Ramon Lopez/WASHINGTON DC

LOCKHEED MARTIN chief executive Norman Augustine has played down the extent of likely job cuts following the $9.1 billion acquisition of Loral's defence business. Augustine admits that the acquisition, which was completed on 23 April, may mean some job losses in the short term, but executives within both companies appear to discount the need for heavy restructuring.

Lockheed Martin emerges from this latest acquisition with a workforce of close to 200,000 people and annual sales in the region of $30 billion, putting it into a league of its own in the world aerospace and defence industry.

US anti-trust regulators gave their blessing to the deal after the two corporations agreed to five conditions, including the giving-up of Lockheed Martin's systems-engineering and technical-services contract with the US Federal Aviation Administration.

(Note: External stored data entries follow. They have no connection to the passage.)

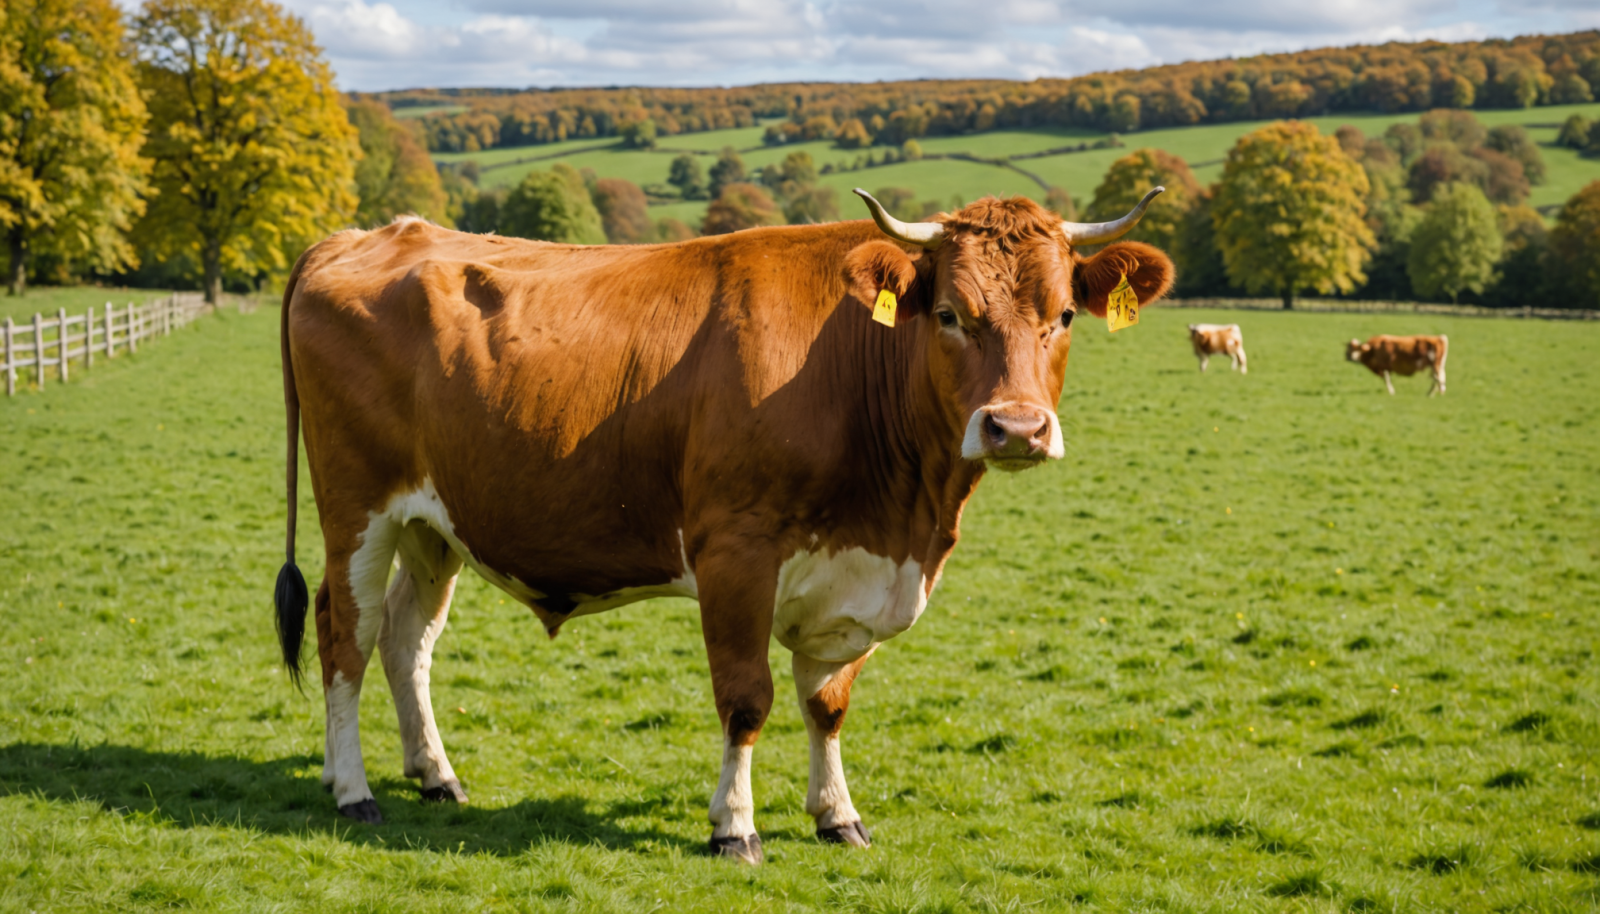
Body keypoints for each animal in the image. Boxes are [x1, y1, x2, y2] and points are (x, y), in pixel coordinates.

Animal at [272, 187, 1174, 864]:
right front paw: (734, 827)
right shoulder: (735, 552)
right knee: (344, 633)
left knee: (405, 639)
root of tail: (365, 233)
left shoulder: (853, 572)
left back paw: (435, 775)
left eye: (1064, 316)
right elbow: (747, 700)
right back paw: (352, 790)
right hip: (356, 507)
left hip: (435, 523)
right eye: (950, 313)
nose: (1016, 428)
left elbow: (827, 704)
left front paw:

The settlement also establishes certain Chinese walls within the group - for example, preventing the avionics unit from passing on sensitive technical information from airframe customers to the company's own aircraft business.

McDonnell Douglas (MDC) chief executive Harry Stonecipher has threatened to seek alternatives for products built by Loral, now incorporated within its main space and defence rival. Augustine criticises such "black-list" purchasing policies as damaging to the US industry and hopes that MDC will "...reconsider its position".